INSTRUKSI:
Kumpulkan semua baris dari item di bawah yang memuat kata "results". Perbedaan huruf besar dan kecil diperhitungkan.
─── DATA YANG DIGUNAKAN ───
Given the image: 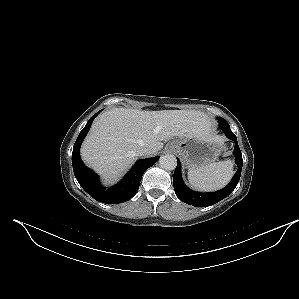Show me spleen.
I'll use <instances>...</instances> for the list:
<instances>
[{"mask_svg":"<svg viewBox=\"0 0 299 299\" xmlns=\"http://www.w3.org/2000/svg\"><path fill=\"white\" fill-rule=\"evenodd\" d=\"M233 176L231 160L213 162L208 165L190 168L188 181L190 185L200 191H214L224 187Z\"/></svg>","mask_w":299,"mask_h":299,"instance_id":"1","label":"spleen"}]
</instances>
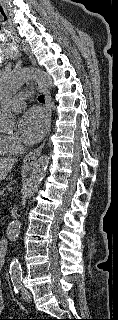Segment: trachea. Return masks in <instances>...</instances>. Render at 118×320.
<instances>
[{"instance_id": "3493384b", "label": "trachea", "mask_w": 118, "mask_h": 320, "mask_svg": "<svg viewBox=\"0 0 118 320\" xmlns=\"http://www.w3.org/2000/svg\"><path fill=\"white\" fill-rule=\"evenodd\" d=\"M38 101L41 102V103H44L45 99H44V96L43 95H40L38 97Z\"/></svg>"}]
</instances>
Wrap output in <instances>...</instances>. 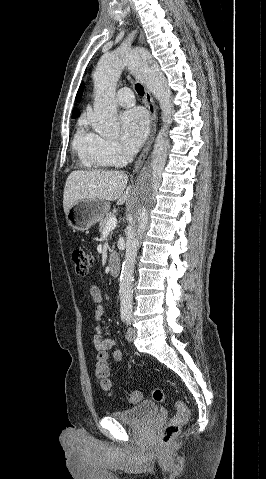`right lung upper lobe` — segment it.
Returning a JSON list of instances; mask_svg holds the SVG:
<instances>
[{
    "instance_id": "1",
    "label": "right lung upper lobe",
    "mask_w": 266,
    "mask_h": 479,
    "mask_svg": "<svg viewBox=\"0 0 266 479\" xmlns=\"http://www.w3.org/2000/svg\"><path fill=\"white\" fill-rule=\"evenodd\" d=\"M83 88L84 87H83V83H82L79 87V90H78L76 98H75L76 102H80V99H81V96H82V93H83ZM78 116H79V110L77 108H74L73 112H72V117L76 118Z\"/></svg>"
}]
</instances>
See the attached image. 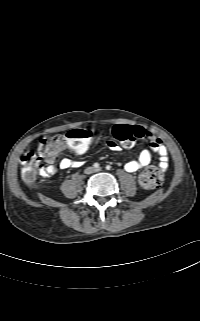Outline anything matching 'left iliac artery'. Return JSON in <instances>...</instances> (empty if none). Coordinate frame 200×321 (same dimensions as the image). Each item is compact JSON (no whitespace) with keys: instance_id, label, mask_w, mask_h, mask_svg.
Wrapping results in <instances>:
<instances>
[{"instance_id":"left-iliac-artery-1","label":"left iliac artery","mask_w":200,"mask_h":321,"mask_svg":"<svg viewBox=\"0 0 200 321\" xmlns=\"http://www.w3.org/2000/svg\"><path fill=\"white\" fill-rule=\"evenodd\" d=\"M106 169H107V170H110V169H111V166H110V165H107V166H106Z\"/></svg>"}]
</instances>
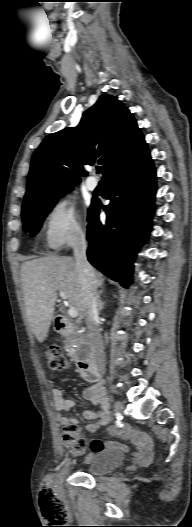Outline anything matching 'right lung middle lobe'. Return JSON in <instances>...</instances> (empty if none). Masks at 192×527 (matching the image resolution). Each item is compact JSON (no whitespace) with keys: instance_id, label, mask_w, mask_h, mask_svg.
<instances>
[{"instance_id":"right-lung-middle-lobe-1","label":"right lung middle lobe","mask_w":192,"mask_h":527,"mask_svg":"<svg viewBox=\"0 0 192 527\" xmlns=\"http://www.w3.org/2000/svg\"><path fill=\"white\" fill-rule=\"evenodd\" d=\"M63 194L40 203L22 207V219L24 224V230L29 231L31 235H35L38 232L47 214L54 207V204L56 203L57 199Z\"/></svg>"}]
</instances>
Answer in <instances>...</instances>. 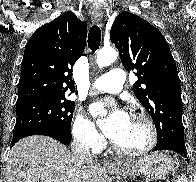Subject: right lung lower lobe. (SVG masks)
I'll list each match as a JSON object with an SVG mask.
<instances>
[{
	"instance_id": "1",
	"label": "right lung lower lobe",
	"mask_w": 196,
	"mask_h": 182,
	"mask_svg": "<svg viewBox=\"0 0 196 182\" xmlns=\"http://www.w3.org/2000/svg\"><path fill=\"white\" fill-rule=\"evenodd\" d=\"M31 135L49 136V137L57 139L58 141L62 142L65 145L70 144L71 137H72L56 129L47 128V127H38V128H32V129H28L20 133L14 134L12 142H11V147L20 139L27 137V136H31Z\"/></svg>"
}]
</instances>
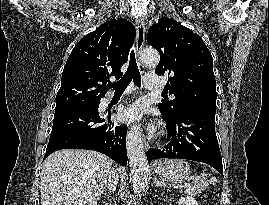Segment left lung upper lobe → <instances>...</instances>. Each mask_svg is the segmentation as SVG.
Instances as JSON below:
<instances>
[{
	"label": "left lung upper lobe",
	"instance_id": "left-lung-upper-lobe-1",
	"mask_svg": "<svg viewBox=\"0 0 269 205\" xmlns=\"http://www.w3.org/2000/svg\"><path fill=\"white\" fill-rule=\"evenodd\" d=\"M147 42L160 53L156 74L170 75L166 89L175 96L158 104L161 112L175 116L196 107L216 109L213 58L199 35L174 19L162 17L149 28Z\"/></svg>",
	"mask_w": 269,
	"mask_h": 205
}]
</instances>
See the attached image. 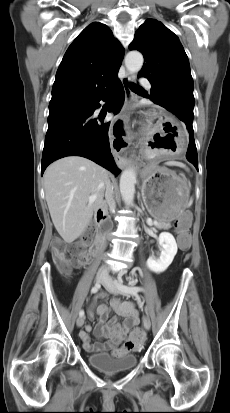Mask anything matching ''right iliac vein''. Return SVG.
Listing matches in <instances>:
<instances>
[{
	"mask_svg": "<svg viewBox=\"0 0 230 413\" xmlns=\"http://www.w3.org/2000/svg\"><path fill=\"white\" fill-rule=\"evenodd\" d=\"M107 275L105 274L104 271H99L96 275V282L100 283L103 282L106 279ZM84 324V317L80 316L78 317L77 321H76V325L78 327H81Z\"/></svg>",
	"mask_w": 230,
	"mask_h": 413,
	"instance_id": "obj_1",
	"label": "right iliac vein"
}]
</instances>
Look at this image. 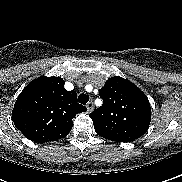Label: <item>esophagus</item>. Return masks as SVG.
───
─── DATA YANG DIGUNAKAN ───
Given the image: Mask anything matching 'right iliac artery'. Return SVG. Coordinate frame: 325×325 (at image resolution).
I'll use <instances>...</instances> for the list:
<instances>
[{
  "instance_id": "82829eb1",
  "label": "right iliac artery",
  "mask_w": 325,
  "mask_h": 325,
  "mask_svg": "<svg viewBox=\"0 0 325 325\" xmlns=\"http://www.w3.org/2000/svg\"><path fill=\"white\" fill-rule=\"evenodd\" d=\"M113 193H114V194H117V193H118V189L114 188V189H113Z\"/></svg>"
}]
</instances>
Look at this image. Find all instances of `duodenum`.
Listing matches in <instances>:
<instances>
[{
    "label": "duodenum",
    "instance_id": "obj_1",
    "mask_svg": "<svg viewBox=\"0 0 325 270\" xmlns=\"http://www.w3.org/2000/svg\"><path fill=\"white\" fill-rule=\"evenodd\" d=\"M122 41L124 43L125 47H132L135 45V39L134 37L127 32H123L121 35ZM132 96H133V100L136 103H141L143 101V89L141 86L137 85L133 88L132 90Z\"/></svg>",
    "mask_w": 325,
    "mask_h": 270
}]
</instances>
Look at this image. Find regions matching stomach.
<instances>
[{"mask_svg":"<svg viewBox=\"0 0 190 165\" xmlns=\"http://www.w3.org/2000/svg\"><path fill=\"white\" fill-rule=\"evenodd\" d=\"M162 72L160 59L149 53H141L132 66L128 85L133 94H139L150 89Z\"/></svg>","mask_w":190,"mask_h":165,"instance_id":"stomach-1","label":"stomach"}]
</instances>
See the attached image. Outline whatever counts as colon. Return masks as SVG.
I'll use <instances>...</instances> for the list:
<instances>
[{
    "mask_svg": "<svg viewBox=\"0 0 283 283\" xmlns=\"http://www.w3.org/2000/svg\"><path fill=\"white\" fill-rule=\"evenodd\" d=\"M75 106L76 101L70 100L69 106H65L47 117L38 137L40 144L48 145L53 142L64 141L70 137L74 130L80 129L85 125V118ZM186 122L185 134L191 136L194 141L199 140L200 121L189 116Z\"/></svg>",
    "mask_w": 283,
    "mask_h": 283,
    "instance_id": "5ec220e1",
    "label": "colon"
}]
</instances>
───
─── DATA YANG DIGUNAKAN ───
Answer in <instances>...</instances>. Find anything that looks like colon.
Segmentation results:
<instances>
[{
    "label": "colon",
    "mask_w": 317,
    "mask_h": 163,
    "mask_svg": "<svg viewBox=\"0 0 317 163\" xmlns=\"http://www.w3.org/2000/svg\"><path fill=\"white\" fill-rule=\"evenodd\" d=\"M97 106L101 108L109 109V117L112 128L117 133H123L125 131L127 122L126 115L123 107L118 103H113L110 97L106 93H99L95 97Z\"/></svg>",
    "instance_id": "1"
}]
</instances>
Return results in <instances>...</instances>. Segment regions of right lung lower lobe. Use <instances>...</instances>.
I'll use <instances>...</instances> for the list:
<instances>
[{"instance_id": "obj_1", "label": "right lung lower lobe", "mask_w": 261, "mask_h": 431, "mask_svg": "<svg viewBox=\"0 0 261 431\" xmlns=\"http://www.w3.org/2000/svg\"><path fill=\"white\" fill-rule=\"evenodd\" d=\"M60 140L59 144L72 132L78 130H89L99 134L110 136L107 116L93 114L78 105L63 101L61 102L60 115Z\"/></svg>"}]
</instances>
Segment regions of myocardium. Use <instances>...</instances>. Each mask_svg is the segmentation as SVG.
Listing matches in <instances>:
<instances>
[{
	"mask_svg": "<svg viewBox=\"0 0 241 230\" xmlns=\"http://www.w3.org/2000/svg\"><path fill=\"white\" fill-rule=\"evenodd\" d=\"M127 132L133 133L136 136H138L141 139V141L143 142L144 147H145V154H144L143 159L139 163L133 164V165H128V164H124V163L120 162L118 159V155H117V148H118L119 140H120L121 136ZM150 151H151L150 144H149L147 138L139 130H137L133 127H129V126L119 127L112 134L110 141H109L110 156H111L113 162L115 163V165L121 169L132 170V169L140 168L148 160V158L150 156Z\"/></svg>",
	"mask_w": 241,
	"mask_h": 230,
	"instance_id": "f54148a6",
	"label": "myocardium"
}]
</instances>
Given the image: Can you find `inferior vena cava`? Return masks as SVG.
───
HASIL LATIHAN:
Wrapping results in <instances>:
Segmentation results:
Return results in <instances>...</instances>. Segment regions of right lung lower lobe. Use <instances>...</instances>.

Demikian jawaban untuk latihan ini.